Entries taken from a collection
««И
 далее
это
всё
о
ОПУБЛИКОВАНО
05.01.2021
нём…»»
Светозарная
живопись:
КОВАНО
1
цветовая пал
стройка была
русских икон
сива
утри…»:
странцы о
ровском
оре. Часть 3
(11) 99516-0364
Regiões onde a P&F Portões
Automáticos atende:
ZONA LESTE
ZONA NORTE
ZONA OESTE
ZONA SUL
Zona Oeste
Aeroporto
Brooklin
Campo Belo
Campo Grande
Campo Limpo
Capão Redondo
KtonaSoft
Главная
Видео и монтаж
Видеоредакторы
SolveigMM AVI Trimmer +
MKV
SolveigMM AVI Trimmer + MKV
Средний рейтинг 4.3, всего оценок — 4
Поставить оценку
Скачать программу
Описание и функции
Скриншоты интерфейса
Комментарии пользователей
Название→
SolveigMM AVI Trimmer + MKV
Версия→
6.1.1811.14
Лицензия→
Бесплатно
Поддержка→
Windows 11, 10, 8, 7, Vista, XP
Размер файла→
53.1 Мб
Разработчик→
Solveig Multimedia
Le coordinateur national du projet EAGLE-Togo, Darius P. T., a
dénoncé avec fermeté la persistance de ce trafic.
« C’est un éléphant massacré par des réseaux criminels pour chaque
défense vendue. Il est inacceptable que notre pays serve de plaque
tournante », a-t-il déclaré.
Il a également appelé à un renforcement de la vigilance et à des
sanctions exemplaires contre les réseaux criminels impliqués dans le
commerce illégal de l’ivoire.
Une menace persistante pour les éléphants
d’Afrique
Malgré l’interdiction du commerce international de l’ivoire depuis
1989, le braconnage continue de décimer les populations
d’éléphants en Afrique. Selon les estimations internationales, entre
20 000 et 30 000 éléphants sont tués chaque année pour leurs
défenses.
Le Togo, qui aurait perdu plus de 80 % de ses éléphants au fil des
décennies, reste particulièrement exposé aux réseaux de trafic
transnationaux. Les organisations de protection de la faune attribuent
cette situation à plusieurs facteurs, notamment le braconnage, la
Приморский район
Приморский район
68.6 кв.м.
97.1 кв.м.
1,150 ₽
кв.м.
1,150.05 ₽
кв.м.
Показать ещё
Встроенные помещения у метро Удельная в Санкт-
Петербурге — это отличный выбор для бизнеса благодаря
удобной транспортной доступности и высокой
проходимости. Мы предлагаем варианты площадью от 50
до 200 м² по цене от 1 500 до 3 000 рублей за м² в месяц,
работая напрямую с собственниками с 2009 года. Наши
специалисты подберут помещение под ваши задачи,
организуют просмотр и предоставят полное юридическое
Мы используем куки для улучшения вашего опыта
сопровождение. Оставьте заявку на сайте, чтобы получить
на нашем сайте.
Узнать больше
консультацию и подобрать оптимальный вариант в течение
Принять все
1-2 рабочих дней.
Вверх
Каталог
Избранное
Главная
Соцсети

• _How to complete this task_:
One number is all the reply should hold: how many lines in these records include the word "Campo".

• _Written answer_:
3